Results: Figure 1 shows participating centers, 522 patients (288 EVT and 234 MM) were identified. Table (1) shows baseline characteristics. MM treated patients were older and had higher IV tPA treatment rates, otherwise the 2 groups were balanced. 62.7 % EVT patients had mRS 0-2 at 90 days compared to 35.4 % MM (figure 2). EVT patients had 3 times the odds of good outcome as compared to MM patients (OR: 3.1, 95% CI:2.1-4.4, P <0.001) even after adjustment for age, NIHSS, ASPECTS, IV tPA and LKN to door time (OR: 3.2, 95%CI: 2-5.2, P<0.001). sICH rate was 5.6 %, which was not statistically different than the MM group (table 1, P=0.1).
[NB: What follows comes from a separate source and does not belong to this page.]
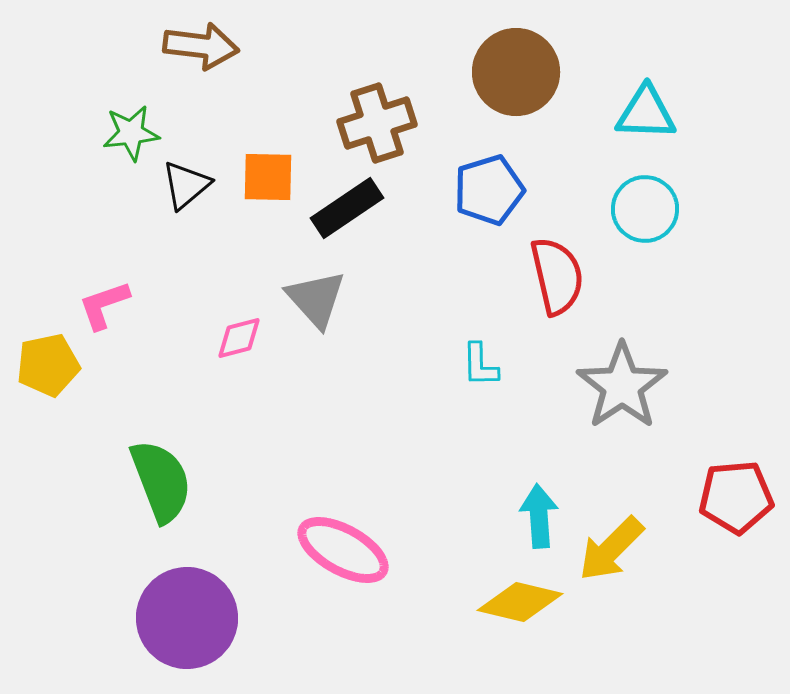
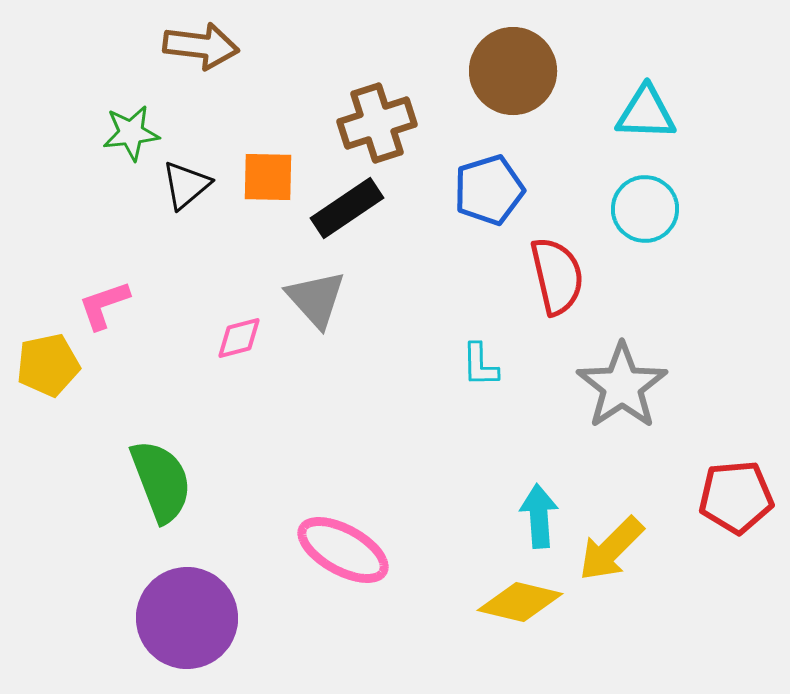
brown circle: moved 3 px left, 1 px up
Age, NIHSS, good ASPECTS, LKN to reperfusion time and successful reperfusion mTICI ≥ 2b were independent predictors of good outcome in EVT patients. There was a linear relationship between good outcome and time LKN to reperfusion (Figure 3).
Conclusion: Despite inherent limitations of its retrospective design, our study suggests that EVT may be effective and safe for distal LVO (M2) relative to best MM. A trial randomizing M2 occlusions to EVT vs. MM is warranted to confirm these findings.